Glastonbury Delays Fallow Year

Glastonbury chief Michael Eavis has decided to postpone the festival’s regular break from 2011 to 2012 because of difficulties staging the event close to the London Olympic Games.

He originally planned the break for next year but the following year appears to be the one to miss, because staging the Olympics will put a huge strain on the country’s police resources and increase demand for portable lavatories.

“I can see it getting very expensive,” he said of the portable toilets.
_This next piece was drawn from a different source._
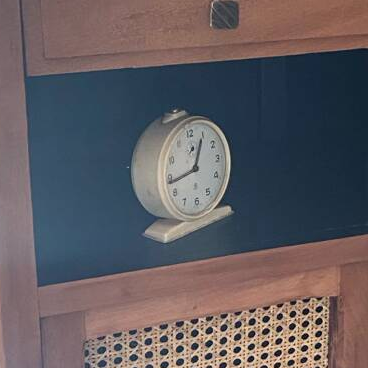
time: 12:43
He also pointed out that Avon and Somerset police told him that all the 600 or so officers usually deployed at Glastonbury would be needed in London.
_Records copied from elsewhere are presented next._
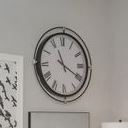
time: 11:19
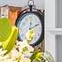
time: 12:11
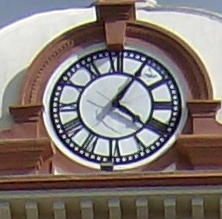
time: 4:05
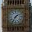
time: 1:35
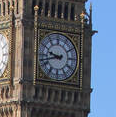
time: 9:42
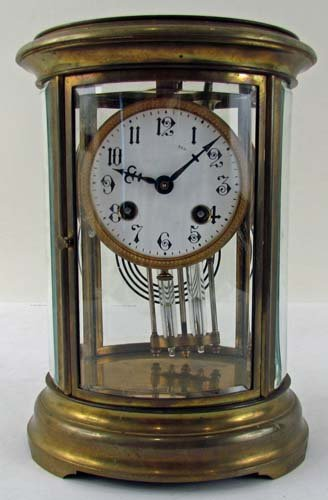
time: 9:08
“So we looked at the timing and thought that a year off seemed sensible,” he told the Daily Mail.

The festival generally takes place a month before the games open July 27, but it’s anticipated that security in London will be beefed up from the beginning of June.

Earlier this month, Glastonbury sold all its 125,000 tickets for 2011 within four hours of going on sale.

The event regularly sells out before any acts are named, but this year there were rumours that U2 – which had to cancel its appearance at this year’s festival – would be among the headliners.

Since Glastonbury started, it’s occasionally taken a break, which Eavis – a dairy farmer – describes as “a fallow year.” He says it gives the festival staff and the farmland site the chance to recover.

The last two fallow years have been in 2002 and 2006, the latter being the only time in the last six years that Glastonbury hasn’t won Pollstar’s International Festival Of The Year award.

A couple of papers have reported Eavis saying that he and his wife Liz plan to use their year off to tour Britain in their yellow Mini. The trip will include a visit to the Olympics.